Exercise brief:
Make an exact copy of each entry, leaving out every picture.

Entries supplied:
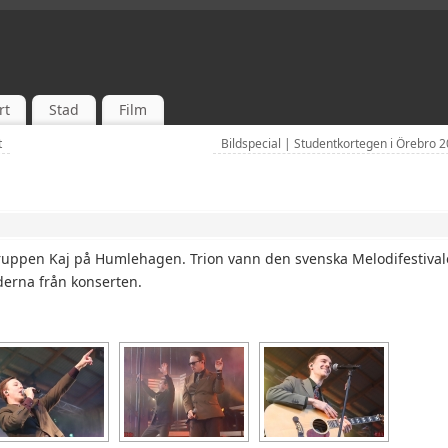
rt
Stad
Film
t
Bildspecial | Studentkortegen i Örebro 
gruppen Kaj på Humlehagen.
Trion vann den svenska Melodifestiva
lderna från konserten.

Written reply:
rt
Stad
Film
t
Bildspecial | Studentkortegen i Örebro 
gruppen Kaj på Humlehagen.
Trion vann den svenska Melodifestiva
lderna från konserten.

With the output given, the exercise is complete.